4

I have a very big sparse csc_matrix x. I want to do elementwise exp() on it. Basically what I want is to get the same result as I would have got with numpy.exp(x.toarray()). But I can't do that(my memory won't allow me to convert the sparse matrix into an array). Is there any way out? Thanks in advance!

Bishwajit Purkaystha
  • 1,975
  • 7
  • 22
  • 30
  • 1
    If you can't hold the input in dense format, you're not going to be able to hold the output; the output won't be sparse, since e^0=1. – user2357112 Feb 23 '17 at 06:46

4 Answers4

8

If you don't have the memory to hold x.toarray(), you don't have the memory to hold the output you're asking for. The output won't be sparse; in fact, unless your input has negative infinities in it, the output probably won't have a single 0.

It'd probably be better to compute exp(x)-1, which is as simple as

x.expm1()
user2357112
  • 260,549
  • 28
  • 431
  • 505
  • Yes, you're right. But, how can I do it only for non zero values then? – Bishwajit Purkaystha Feb 23 '17 at 06:57
  • 1
    What's that? Sparse matrices contain all the numpy functions that happen to map zero to zero as members? There's a feature I wouldn't have expected! – Paul Panzer Feb 23 '17 at 06:58
  • Yes, `scipy/sparse/data.py` has a block of code that `# Add the numpy unary ufuncs for which func(0) = 0 to _data_matrix.`. The key is being able to access the `.data` attribute, and make a new matrix with a `_with_data` method. I wasn't aware of that either. – hpaulj Feb 23 '17 at 07:14
4

To change non-zero elements, maybe this would work for you:

x = some big sparse matrix
np.exp( x.data, out=x.data ) # ask np.exp() to store results in existing x.data

presumably slower:

# above seems more efficient (no new memory alloc).
x.data = np.exp( x.data )

I've been wrestling with how to get an element-wise log2() of each non-zero array element. I ended up doing smth like:

np.log2( x.data, out=x.data )

The following two techniques seem like exactly what I was looking for. My matrix is sparse but it still plenty of non-zero elements.

Credit to @DSM here for the idea of directly changing x.data, I think that is a superb insight about sparse matrices.

Credit to @Mike Müller for the idea of using "out" as itself. In the same thread, @kmario23 points out an important caveat about promoting .data to floats (inputs could be int or smth) so it is compatible with the .exp() or whatever function, I would want to do that if I was writing smth for general use.

note: I'm just starting to learn about sparse matrices, so would like to know if this is a bad idea for reason(s) I'm not seeing. Please do let me know if I'm on thin ice with this.

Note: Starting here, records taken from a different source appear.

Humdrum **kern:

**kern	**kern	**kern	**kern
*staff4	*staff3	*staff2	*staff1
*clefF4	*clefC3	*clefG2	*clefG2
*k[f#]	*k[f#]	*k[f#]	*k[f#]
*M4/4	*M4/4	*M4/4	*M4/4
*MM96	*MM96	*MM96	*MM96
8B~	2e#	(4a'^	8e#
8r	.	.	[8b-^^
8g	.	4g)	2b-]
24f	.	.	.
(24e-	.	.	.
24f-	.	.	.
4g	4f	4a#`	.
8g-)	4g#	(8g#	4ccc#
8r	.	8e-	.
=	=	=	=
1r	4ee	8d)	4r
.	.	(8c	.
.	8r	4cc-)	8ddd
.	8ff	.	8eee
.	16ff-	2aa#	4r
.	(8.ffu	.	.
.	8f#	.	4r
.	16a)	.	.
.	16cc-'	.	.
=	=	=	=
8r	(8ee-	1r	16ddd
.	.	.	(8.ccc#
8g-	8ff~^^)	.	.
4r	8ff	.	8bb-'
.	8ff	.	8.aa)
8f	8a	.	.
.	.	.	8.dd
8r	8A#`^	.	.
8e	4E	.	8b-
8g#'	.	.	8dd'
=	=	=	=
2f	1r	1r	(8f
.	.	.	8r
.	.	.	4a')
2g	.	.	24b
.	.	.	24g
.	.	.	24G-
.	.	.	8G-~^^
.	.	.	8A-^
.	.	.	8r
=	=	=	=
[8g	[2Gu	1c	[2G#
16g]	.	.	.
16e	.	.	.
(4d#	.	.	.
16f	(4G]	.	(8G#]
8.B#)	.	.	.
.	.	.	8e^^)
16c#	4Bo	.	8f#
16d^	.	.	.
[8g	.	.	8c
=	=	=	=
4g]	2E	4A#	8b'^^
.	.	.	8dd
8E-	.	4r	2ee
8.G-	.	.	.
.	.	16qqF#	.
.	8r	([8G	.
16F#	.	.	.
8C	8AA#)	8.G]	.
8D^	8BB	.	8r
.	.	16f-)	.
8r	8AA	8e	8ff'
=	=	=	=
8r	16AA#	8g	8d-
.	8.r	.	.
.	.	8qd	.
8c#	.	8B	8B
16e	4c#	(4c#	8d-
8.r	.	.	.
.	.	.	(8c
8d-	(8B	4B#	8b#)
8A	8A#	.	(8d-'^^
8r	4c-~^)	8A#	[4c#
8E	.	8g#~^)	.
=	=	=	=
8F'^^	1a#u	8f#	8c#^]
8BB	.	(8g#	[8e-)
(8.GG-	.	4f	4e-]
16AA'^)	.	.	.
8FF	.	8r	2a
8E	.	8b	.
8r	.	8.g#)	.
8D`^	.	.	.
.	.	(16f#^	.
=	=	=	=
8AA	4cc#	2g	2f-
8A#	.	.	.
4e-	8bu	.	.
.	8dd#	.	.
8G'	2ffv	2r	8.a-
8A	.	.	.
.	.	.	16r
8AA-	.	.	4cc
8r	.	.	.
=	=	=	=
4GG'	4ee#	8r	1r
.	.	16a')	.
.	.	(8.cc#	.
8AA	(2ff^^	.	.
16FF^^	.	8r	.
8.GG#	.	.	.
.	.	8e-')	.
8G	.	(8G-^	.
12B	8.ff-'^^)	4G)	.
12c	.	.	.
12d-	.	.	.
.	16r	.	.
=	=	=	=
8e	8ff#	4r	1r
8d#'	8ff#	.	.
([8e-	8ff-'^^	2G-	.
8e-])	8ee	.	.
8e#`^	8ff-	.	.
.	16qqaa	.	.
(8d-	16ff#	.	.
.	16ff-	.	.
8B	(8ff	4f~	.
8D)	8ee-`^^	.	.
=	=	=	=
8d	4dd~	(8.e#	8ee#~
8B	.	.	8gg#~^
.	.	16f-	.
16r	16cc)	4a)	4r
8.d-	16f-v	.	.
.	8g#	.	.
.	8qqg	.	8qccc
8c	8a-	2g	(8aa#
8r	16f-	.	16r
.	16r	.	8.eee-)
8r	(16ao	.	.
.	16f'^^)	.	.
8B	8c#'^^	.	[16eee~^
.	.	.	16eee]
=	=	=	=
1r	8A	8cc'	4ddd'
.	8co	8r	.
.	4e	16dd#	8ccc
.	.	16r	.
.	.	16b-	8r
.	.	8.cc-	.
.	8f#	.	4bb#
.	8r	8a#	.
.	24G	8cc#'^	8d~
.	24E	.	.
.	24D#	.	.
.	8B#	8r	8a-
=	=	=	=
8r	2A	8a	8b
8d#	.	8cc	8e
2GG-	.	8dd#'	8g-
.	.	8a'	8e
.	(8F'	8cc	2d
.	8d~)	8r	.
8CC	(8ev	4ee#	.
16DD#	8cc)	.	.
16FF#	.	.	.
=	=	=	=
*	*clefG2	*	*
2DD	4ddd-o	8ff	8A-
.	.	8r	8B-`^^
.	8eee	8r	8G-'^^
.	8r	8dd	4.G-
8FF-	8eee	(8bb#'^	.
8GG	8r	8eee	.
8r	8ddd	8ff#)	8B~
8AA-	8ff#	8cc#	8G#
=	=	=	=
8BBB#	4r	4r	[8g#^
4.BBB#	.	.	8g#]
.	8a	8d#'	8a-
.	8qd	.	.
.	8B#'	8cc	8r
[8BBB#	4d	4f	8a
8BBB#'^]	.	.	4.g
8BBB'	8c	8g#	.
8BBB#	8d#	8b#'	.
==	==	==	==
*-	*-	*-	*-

Normally I wouldn't mess with private attributes, but .data shows up pretty clearly in the attributes documentation for the various sparse matrices I've looked at.

jgreve
  • 1,225
  • 12
  • 17
3

If you want to do something on nonzeros only: the data attribute is writable at least in some representations including csr and csc. Some representations allow for duplicate entries, so make sure you are acting on a "normalised" form.

Paul Panzer
  • 51,835
  • 3
  • 54
  • 99
0

If you just wan to apply some element-wise function only on the nonzero elements, and ignore all other compressed elements (essentially a masked operation), you could do:

y = x.copy()
y.data = np.exp(y.data)

Other element-wise function could work as well.

Do note that this is a really masked operation, instead of treating all other entries as 0. Because applying a function to 0 may return a nonzero.

Tong Zhou
  • 566
  • 5
  • 7